Un simple pari à gagner : 400 pages sur une aventure vécue dans le Péking moderne. Simplement, j’essaie d’être amusant. Trois ans plus tôt, à Jules de Gaultier, il ajoutait ironiquement : et çà se vendra honteusement au dixième mille ou bien le public n’est plus le public. Enfin j’y déverse une fois pour toutes ma gourme d’écrire jamais un roman d’aventures.
L’histoire commence en juin 1910, au moment où Segalen documente son projet de Fils du Ciel. L’écrivain vient de faire la connaissance de Maurice Roy, jeune compatriote désœuvré de 19 ans, fils du directeur de la poste française à Pékin. Roy, qui a une connaissance impressionnante de la ville chinoise et maîtrise parfaitement la langue, joue d’abord les guides et les professeurs auprès de Segalen. Européen le plus versé dans le haut milieu chinois, il devient ensuite un merveilleux collaborateur pour l’écrivain à qui, outre les années de recherches qu’il lui épargne, il révèle certains surprenants secrets de la Cité interdite. Segalen, qui tient là une source inespérée d’informations pour son projet littéraire, retranscrit les révélations captivantes de son cadet dans un journal secret – l’écrivain semble davantage fasciné par l’extraordinaire vraisemblance de ces révélations plus qu’il ne se soucie de leur véracité. Ne donnent-elles pas réalité à ses rêves ? Ce sont les Annales secrètes d’après MR qui devaient alimenter le Fils du Ciel et qui, trois ans après, lui fourniront la matière de René Leÿs.
= = = = = = =
Tâches à réaliser:
a. Transcrivez le passage sur Segalen et Maurice Roy, du début de la phrase contenant "Un simple pari" jusqu'aux mots "un roman d’aventures." inclus.
b. Relevez toutes les personnes désignées par leur nom dans le passage sur Segalen et Maurice Roy, en excluant les titres d'œuvres.
c. Reprenez le passage sur Segalen et Maurice Roy à la suite de sa dernière phrase et prolongez-le.

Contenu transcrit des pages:
= = = = = = =
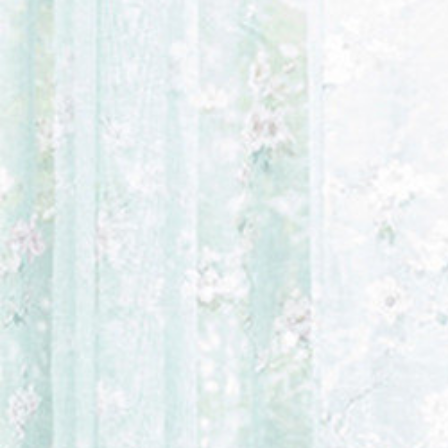
カーテン
>
場所で選
カーテン
>
場所で選
カーテン
>
デザイン
カーテン
>
素材
>
ポ
カーテン
>
機能別
>
カーテン
>
柄
>
その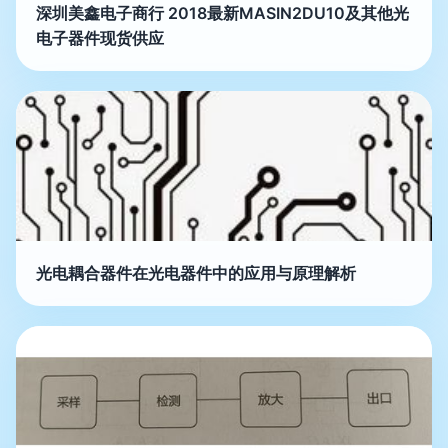
深圳美鑫电子商行 2018最新MASIN2DU10及其他光
电子器件现货供应
光电耦合器件在光电器件中的应用与原理解析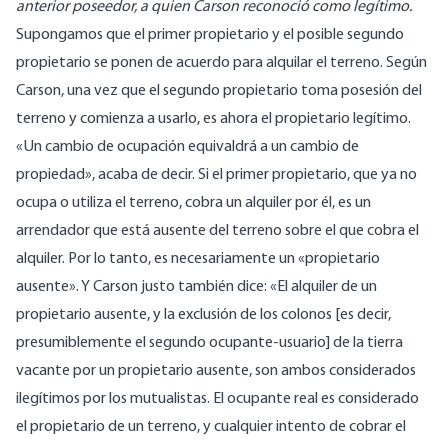
anterior poseedor, a quien Carson reconoció como legítimo.
Supongamos que el primer propietario y el posible segundo
propietario se ponen de acuerdo para alquilar el terreno. Según
Carson, una vez que el segundo propietario toma posesión del
terreno y comienza a usarlo, es ahora el propietario legítimo.
«Un cambio de ocupación equivaldrá a un cambio de
propiedad», acaba de decir. Si el primer propietario, que ya no
ocupa o utiliza el terreno, cobra un alquiler por él, es un
arrendador que está ausente del terreno sobre el que cobra el
alquiler. Por lo tanto, es necesariamente un «propietario
ausente». Y Carson justo también dice: «El alquiler de un
propietario ausente, y la exclusión de los colonos [es decir,
presumiblemente el segundo ocupante-usuario] de la tierra
vacante por un propietario ausente, son ambos considerados
ilegítimos por los mutualistas. El ocupante real es considerado
el propietario de un terreno, y cualquier intento de cobrar el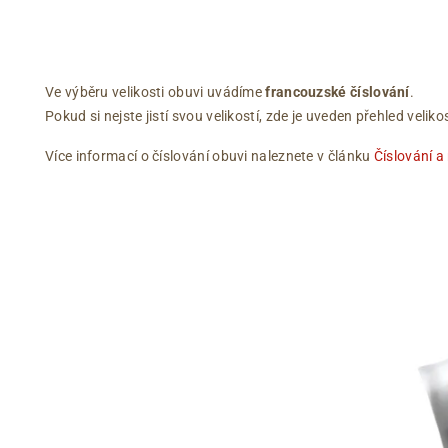
Ve výběru velikosti obuvi uvádíme
francouzské číslování
.
Pokud si nejste jistí svou velikostí, zde je uveden přehled vel
Více informací o číslování obuvi naleznete v článku
Číslování a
= = = = = = =
Réponses dans l'ordre:
a.
Un simple pari à gagner : 400 pages sur une aventure vécue dans le Péking moderne. Simplement, j’essaie d’être amusant. Trois ans plus tôt, à Jules de Gaultier, il ajoutait ironiquement : et çà se vendra honteusement au dixième mille ou bien le public n’est plus le public. Enfin j’y déverse une fois pour toutes ma gourme d’écrire jamais un roman d’aventures.

b.
- Jules de Gaultier
- Segalen
- Maurice Roy

c.
L’histoire était si belle qu’il valait mieux maintenir jusqu’au bout une incertitude plus riche que toute vérité, écrit Henri Bouillier. A l’inverse de Rouletabille résolvant l’impénétrable mystère du château du Glandier, le narrateur de René Leÿs ne pénètrera jamais le secret de la cité violette où, tout autour, le mystère s’épaissit et triomphe brutalement de la Connaissance avec un grand C. Le poète et son informateur se perdent de vue à la fin de la dynastie Mandchoue, en automne 1911. Le cholestérol finit par détruire Maurice Roy qui disparaît dans un ascenseur trente ans plus tard. Quant à René Leÿs, si l’on en croit la séduisante idée du professeur Bouillier, il aurait poussé l’amitié jusqu’à mourir, non pour sauver la face, mais pour éviter de renverser l’échafaudage d’imaginaire de son narrateur. Il a peut-être fini, tel saint Genest, par entrer dans la peau de son personnage, comme pour démontrer que les puissances de l’Imaginaire sont capables d’informer même le Réel.
Éblouissante reliure de Louise Bescond (2015).